START Records for this exercise

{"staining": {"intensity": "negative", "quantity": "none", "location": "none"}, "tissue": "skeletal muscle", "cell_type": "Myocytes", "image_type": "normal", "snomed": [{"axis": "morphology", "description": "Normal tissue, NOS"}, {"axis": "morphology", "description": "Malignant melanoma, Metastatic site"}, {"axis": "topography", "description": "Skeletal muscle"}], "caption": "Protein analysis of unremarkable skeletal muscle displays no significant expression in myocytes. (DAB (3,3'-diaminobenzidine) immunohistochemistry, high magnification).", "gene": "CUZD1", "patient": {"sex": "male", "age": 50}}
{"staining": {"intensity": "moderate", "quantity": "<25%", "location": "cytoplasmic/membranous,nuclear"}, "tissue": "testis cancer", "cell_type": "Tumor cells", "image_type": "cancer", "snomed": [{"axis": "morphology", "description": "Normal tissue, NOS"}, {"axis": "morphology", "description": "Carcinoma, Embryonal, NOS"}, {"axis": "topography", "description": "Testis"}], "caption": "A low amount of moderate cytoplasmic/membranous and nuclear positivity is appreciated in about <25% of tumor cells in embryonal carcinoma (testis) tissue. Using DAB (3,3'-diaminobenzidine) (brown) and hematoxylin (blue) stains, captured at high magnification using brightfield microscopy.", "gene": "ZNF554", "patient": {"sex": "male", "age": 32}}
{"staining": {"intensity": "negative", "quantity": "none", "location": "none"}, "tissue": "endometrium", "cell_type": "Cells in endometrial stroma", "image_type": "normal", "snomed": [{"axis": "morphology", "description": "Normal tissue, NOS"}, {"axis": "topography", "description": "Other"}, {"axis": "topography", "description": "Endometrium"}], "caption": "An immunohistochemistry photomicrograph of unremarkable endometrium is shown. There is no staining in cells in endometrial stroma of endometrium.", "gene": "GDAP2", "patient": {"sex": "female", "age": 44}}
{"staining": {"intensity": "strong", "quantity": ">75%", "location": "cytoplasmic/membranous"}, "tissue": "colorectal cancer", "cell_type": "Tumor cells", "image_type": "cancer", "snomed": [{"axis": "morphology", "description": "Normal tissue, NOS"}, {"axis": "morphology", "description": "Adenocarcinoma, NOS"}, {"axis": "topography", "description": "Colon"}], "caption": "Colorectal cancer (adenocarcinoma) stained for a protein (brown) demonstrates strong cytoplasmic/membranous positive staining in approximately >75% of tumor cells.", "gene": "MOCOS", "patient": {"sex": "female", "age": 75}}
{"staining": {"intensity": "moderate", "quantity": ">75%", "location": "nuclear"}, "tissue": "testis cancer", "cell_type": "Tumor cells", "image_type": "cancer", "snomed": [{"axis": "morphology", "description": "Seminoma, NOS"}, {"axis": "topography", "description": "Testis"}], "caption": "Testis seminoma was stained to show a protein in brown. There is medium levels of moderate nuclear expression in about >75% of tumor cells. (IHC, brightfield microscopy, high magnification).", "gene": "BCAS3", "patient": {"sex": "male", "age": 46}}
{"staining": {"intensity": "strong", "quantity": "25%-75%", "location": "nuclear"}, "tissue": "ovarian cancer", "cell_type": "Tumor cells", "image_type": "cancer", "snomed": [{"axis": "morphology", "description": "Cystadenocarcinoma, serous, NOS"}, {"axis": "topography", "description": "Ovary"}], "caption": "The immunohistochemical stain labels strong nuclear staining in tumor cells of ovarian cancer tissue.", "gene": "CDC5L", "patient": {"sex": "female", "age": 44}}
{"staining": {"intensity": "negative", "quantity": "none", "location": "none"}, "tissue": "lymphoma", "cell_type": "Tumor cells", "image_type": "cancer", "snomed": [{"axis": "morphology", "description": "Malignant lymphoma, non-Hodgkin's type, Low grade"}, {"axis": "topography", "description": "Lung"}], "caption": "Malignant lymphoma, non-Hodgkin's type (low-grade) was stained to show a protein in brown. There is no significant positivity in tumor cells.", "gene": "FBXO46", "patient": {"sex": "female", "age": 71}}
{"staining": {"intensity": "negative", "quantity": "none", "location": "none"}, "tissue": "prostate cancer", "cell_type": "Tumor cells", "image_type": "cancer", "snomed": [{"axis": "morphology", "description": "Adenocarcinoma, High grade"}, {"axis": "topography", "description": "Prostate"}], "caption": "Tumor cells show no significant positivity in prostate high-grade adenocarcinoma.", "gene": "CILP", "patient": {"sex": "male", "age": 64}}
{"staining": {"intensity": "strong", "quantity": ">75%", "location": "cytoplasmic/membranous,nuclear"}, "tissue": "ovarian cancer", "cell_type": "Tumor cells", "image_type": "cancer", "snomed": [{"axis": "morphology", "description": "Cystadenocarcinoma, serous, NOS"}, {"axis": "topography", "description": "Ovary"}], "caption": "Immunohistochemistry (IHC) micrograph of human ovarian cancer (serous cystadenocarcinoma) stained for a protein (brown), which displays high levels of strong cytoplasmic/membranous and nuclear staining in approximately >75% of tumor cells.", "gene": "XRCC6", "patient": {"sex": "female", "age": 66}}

END Records for this exercise

[What to do] Every single line in the records above must be written out exactly.

[Output for this exercise]
{"staining": {"intensity": "negative", "quantity": "none", "location": "none"}, "tissue": "skeletal muscle", "cell_type": "Myocytes", "image_type": "normal", "snomed": [{"axis": "morphology", "description": "Normal tissue, NOS"}, {"axis": "morphology", "description": "Malignant melanoma, Metastatic site"}, {"axis": "topography", "description": "Skeletal muscle"}], "caption": "Protein analysis of unremarkable skeletal muscle displays no significant expression in myocytes. (DAB (3,3'-diaminobenzidine) immunohistochemistry, high magnification).", "gene": "CUZD1", "patient": {"sex": "male", "age": 50}}
{"staining": {"intensity": "moderate", "quantity": "<25%", "location": "cytoplasmic/membranous,nuclear"}, "tissue": "testis cancer", "cell_type": "Tumor cells", "image_type": "cancer", "snomed": [{"axis": "morphology", "description": "Normal tissue, NOS"}, {"axis": "morphology", "description": "Carcinoma, Embryonal, NOS"}, {"axis": "topography", "description": "Testis"}], "caption": "A low amount of moderate cytoplasmic/membranous and nuclear positivity is appreciated in about <25% of tumor cells in embryonal carcinoma (testis) tissue. Using DAB (3,3'-diaminobenzidine) (brown) and hematoxylin (blue) stains, captured at high magnification using brightfield microscopy.", "gene": "ZNF554", "patient": {"sex": "male", "age": 32}}
{"staining": {"intensity": "negative", "quantity": "none", "location": "none"}, "tissue": "endometrium", "cell_type": "Cells in endometrial stroma", "image_type": "normal", "snomed": [{"axis": "morphology", "description": "Normal tissue, NOS"}, {"axis": "topography", "description": "Other"}, {"axis": "topography", "description": "Endometrium"}], "caption": "An immunohistochemistry photomicrograph of unremarkable endometrium is shown. There is no staining in cells in endometrial stroma of endometrium.", "gene": "GDAP2", "patient": {"sex": "female", "age": 44}}
{"staining": {"intensity": "strong", "quantity": ">75%", "location": "cytoplasmic/membranous"}, "tissue": "colorectal cancer", "cell_type": "Tumor cells", "image_type": "cancer", "snomed": [{"axis": "morphology", "description": "Normal tissue, NOS"}, {"axis": "morphology", "description": "Adenocarcinoma, NOS"}, {"axis": "topography", "description": "Colon"}], "caption": "Colorectal cancer (adenocarcinoma) stained for a protein (brown) demonstrates strong cytoplasmic/membranous positive staining in approximately >75% of tumor cells.", "gene": "MOCOS", "patient": {"sex": "female", "age": 75}}
{"staining": {"intensity": "moderate", "quantity": ">75%", "location": "nuclear"}, "tissue": "testis cancer", "cell_type": "Tumor cells", "image_type": "cancer", "snomed": [{"axis": "morphology", "description": "Seminoma, NOS"}, {"axis": "topography", "description": "Testis"}], "caption": "Testis seminoma was stained to show a protein in brown. There is medium levels of moderate nuclear expression in about >75% of tumor cells. (IHC, brightfield microscopy, high magnification).", "gene": "BCAS3", "patient": {"sex": "male", "age": 46}}
{"staining": {"intensity": "strong", "quantity": "25%-75%", "location": "nuclear"}, "tissue": "ovarian cancer", "cell_type": "Tumor cells", "image_type": "cancer", "snomed": [{"axis": "morphology", "description": "Cystadenocarcinoma, serous, NOS"}, {"axis": "topography", "description": "Ovary"}], "caption": "The immunohistochemical stain labels strong nuclear staining in tumor cells of ovarian cancer tissue.", "gene": "CDC5L", "patient": {"sex": "female", "age": 44}}
{"staining": {"intensity": "negative", "quantity": "none", "location": "none"}, "tissue": "lymphoma", "cell_type": "Tumor cells", "image_type": "cancer", "snomed": [{"axis": "morphology", "description": "Malignant lymphoma, non-Hodgkin's type, Low grade"}, {"axis": "topography", "description": "Lung"}], "caption": "Malignant lymphoma, non-Hodgkin's type (low-grade) was stained to show a protein in brown. There is no significant positivity in tumor cells.", "gene": "FBXO46", "patient": {"sex": "female", "age": 71}}
{"staining": {"intensity": "negative", "quantity": "none", "location": "none"}, "tissue": "prostate cancer", "cell_type": "Tumor cells", "image_type": "cancer", "snomed": [{"axis": "morphology", "description": "Adenocarcinoma, High grade"}, {"axis": "topography", "description": "Prostate"}], "caption": "Tumor cells show no significant positivity in prostate high-grade adenocarcinoma.", "gene": "CILP", "patient": {"sex": "male", "age": 64}}
{"staining": {"intensity": "strong", "quantity": ">75%", "location": "cytoplasmic/membranous,nuclear"}, "tissue": "ovarian cancer", "cell_type": "Tumor cells", "image_type": "cancer", "snomed": [{"axis": "morphology", "description": "Cystadenocarcinoma, serous, NOS"}, {"axis": "topography", "description": "Ovary"}], "caption": "Immunohistochemistry (IHC) micrograph of human ovarian cancer (serous cystadenocarcinoma) stained for a protein (brown), which displays high levels of strong cytoplasmic/membranous and nuclear staining in approximately >75% of tumor cells.", "gene": "XRCC6", "patient": {"sex": "female", "age": 66}}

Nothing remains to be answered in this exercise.